Liberty survives by mechanisms that assume human nature, not by dreams that deny it.

That sentence is the only honest firework worth setting off at the turn of the year. The calendar is mute on politics, and time does not cleanse institutions. A republic remains free only if it takes human appetites seriously and builds fences strong enough to hold them. The new year, then, is not a chance for sentimental vows about being “better.” It is a chance to be more exacting about structure: what power is for, where it stops, and what happens when it tries to grow teeth beyond its mandate.
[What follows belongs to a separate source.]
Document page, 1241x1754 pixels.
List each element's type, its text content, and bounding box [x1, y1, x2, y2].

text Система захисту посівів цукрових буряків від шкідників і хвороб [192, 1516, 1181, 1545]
The practical resolution follows from everything already established. Keep the state small, sharp, and bound to rights-protection. Let it stop crime, defend the nation, and punish fraud and predation, and forbid it from touring the rest of life as a moral landlord. Keep markets open and policed against deception, not throttled by privilege, because prices and profit-loss feedback remain the only scalable way to coordinate millions of strangers without turning them into petitioners. Keep citizens inside judgement, not beneath administrators, because a people who surrender the chain of verdict and veto eventually surrender the substance of liberty while retaining only its vocabulary.

This is not a plea for perfection. It is a refusal to indulge the comforting lie that power becomes safe when dressed in benevolent rhetoric. Power is human. It is hungry. It will expand wherever it is reverenced and retreat only where it is caged. Treat it accordingly, or spend the year being managed as if adulthood were a licence you must reapply for every morning.